Ella deseó que volviese al ser el Dante que conocía y no aquel extraño que la asustaba. Intentó encontrar calor en sus ojos, pero sólo encontró un vacío que la llenó de terror.
No voy a mentirte, Dante. Sabía que tenías un problema.
– ¿Quién te lo dijo? ¿Hope?
– Sí, estaba preocupada por ti. Te mareaste en la escalera el día del incendio y luego te dolía la cabeza.
– Y ambas sumasteis dos y dos y el resultado fue cinco. Me mareé por el humo, pero vosotras teníais que exagerarlo.
– Vale, crees que nos preocupábamos innecesariamente pero cuando alguien te quiere, se preocupa por ti. Por eso uno sabe que es querido.

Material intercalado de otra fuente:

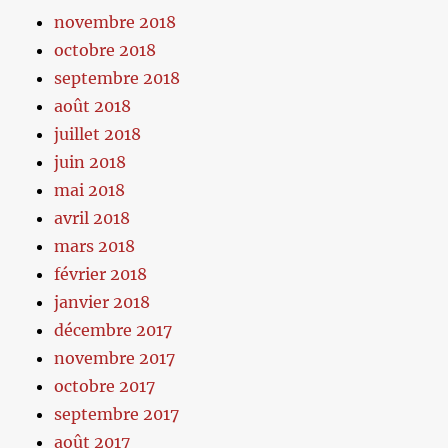
novembre 2018
octobre 2018
septembre 2018
août 2018
juillet 2018
juin 2018
mai 2018
avril 2018
mars 2018
février 2018
janvier 2018
décembre 2017
novembre 2017
octobre 2017
septembre 2017
août 2017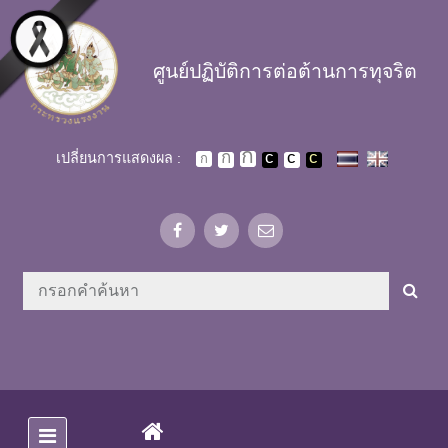
Skip to main content
ศูนย์ปฏิบัติการต่อต้านการทุจริต
เปลี่ยนการแสดงผล :
(CURRENT)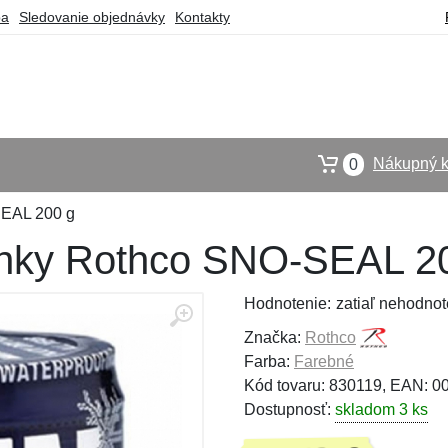
ba
Sledovanie objednávky
Kontakty
Nákupný k
0
SEAL 200 g
pánky Rothco SNO-SEAL 2
Hodnotenie:
zatiaľ nehodnot
Značka:
Rothco
Farba:
Farebné
Kód tovaru: 830119, EAN: 
Dostupnosť:
skladom 3 ks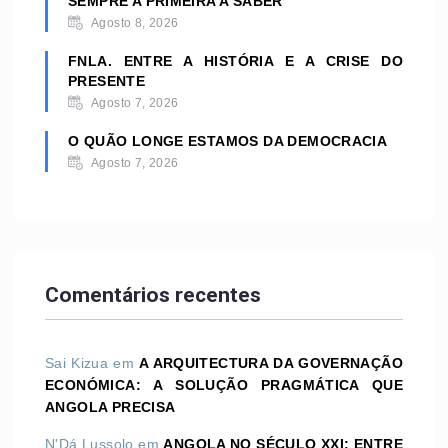
SEMPRE A PRIMEIRA A SABER
Agosto 8, 2026
FNLA. ENTRE A HISTÓRIA E A CRISE DO
PRESENTE
Agosto 7, 2026
O QUÃO LONGE ESTAMOS DA DEMOCRACIA
Agosto 7, 2026
Comentários recentes
Sai Kizua
em
A ARQUITECTURA DA GOVERNAÇÃO
ECONÓMICA: A SOLUÇÃO PRAGMÁTICA QUE
ANGOLA PRECISA
N'Dá Lussolo
em
ANGOLA NO SÉCULO XXI: ENTRE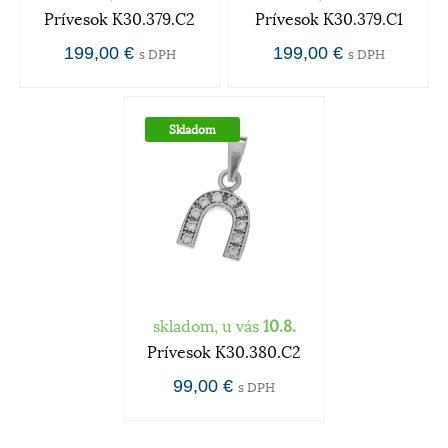
Prívesok K30.379.C2
Prívesok K30.379.C1
199,00 €
199,00 €
s DPH
s DPH
Skladom
skladom, u vás
10.8.
Prívesok K30.380.C2
99,00 €
s DPH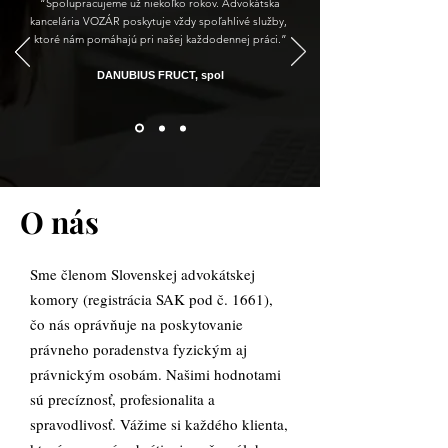
“Spolupracujeme už niekoľko rokov. Advokátska
kancelária VOZÁR poskytuje vždy spoľahlivé služby,
ktoré nám pomáhajú pri našej každodennej práci
.
”
DANUBIUS FRUCT, spol
O nás
Sme členom Slovenskej advokátskej
komory (registrácia SAK pod č. 1661),
čo nás oprávňuje na poskytovanie
právneho poradenstva fyzickým aj
právnickým osobám. Našimi hodnotami
sú precíznosť, profesionalita a
spravodlivosť. Vážime si každého klienta,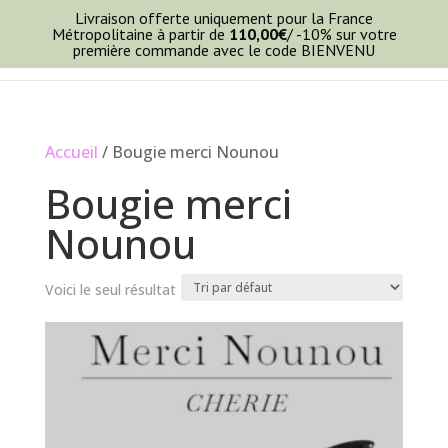
Livraison offerte uniquement pour la France
Métropolitaine à partir de
110,00
€
/ -10% sur votre
première commande avec le code BIENVENU
Accueil
/ Bougie merci Nounou
Bougie merci
Nounou
Voici le seul résultat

Una vez me dijiste que Hope era lo más parecido a una madre que habías conocido desde la muerte de la tuya. Y las madres se preocupan. Igual deberían ocultarlo, pero es así.
– Entonces, te lo contó. ¿Y cuándo? ¿Fue antes de que nos fuésemos juntos?
– Sí.
– ¿Lo has sabido todo el tiempo? -dijo él en voz baja-. Y ahí estaba yo, como un imbécil, pensando que podía salvaguardar mi intimidad, sin imaginar que me espiabas.
– No te estaba espiando.
– Esto es espiar -su voz sonó como la rotura de una rama, haciendo que ella se estremeciese.
– ¿Tan mal está que me preocupe por ti, que desee que estés a salvo?
– Mi seguridad es asunto mío.
– No siempre -dijo ella, empezando a enfadarse-. Lo que haces afecta a otras personas. No puedes pasarte la vida apartado de los demás -respiró hondo-, pero es lo que intentabas hacer, ¿no es verdad?
– Eso es mi problema -estaba terriblemente pálido, pero su rostro no estaba blanco, sino gris-. ¿Es ésa la razón por la que viniste conmigo? ¿Como una especie de guardiana, vigilándome como una enfermera vigila a un niño… o algo peor?
– Nunca te vi así.
– Pues yo creo que sí. Como alguien tan estúpido que debe ser vigilado a escondidas.
– ¿Qué esperabas que hiciese, si no me contabas la verdad? -chilló ella.
– Has estado ocultándome cosas -gritó el.
– Tuve que hacerlo aunque no quería. Siempre esperé que acabarías confiando en mí.
– Ahí está la ironía, la broma de mal gusto. Confiaba en tí. Nunca me he sentido tan cerca de nadie.
– Pues entonces te engañabas a ti mismo -dijo ella con vehemencia-. ¿Cómo podíamos estar cerca el uno del otro si me ocultabas algo tan importante? Eso no es cercanía.
– Exacto: «¿Cómo podíamos estar cerca el uno del otro si me ocultabas algo tan importante?». Eso lo dice todo, ¿no es así? Cuando te imagino vigilándome, juzgándome, estudiando lo que hacías para mantenerme engañado… Ésa es la razón por la que rechazaste aquel trabajo, ¿verdad? Y yo que pensaba que deseabas estar conmigo tanto como yo… Tendré que acordarme de reembolsarte el dinero que has sacrificado por mí.
– ¡No te atrevas a decir eso! -gritó ella-. No te atrevas a ofrecerme dinero.
– ¿Te sientes insultada? Pues ahora ya sabes cómo me siento yo -y, alzando la voz en una nota de angustiosa amargura, añadió-: ¿podrás también entender que en este momento no soporto tu presencia?